Estratto del testo:
====

Il razzismo esce dal luogo di lavoro per scendere in piazza

Nel 2019 molti dei casi di discriminazione razziale segnalati (in forte aumento) sono avvenuti nello spazio pubblico.

Le forme più frequenti sono le disparità di trattamento e le ingiurie. Il movente citato più spesso è la xenofobia, seguita dal razzismo per il colore della pelle e dall’ostilità antimusulmana.

BERNA - Allievi che disegnano simboli di estrema destra, che fanno il saluto nazista e che arrivano ad aggredire un coetaneo per il colore della pelle. O ancora una donna che all'aeroporto, malgrado avesse tutti i documenti in regola, è stata sottoposta a un interrogatorio aggressivo e a una perquisizione approfondita solamente perché di colore. Sono solo alcuni casi, ma emblematici, accaduti in Svizzera e contenuti nel rapporto "Episodi di razzismo trattati nell’attività di consulenza 2019".

====

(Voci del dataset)

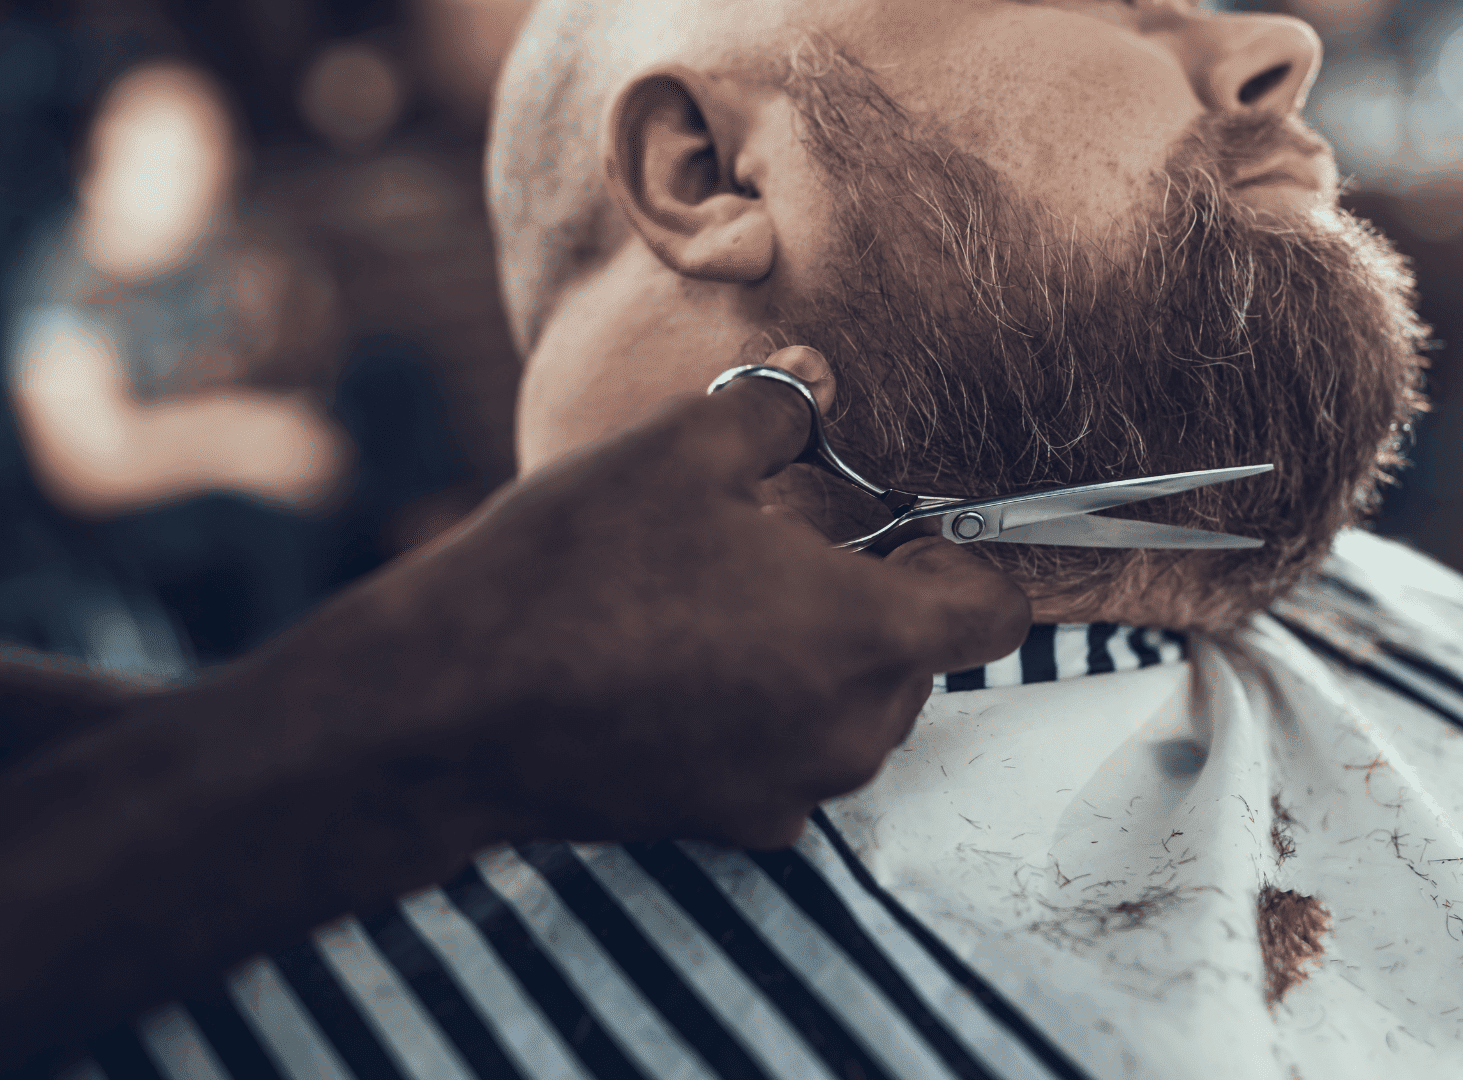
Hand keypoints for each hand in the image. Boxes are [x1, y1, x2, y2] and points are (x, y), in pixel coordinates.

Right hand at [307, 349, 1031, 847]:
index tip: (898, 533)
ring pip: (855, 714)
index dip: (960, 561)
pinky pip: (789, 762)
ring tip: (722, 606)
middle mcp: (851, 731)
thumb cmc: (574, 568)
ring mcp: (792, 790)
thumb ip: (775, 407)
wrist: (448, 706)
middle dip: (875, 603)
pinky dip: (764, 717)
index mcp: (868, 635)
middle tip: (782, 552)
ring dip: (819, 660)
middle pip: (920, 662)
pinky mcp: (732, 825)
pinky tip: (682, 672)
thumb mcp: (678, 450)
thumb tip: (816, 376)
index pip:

====

Consegna: Cita alla lettera il passo del brano sul razzismo che si apre con le parole contenenti "Il razzismo esce" e si chiude con "nello spazio pubblico.". Le voci sono materiale a sé, distinto dal brano.

Risposta:
Il razzismo esce dal luogo di lavoro per scendere in piazza

Nel 2019 molti dei casi di discriminazione razziale segnalati (in forte aumento) sono avvenuti nello spazio pubblico.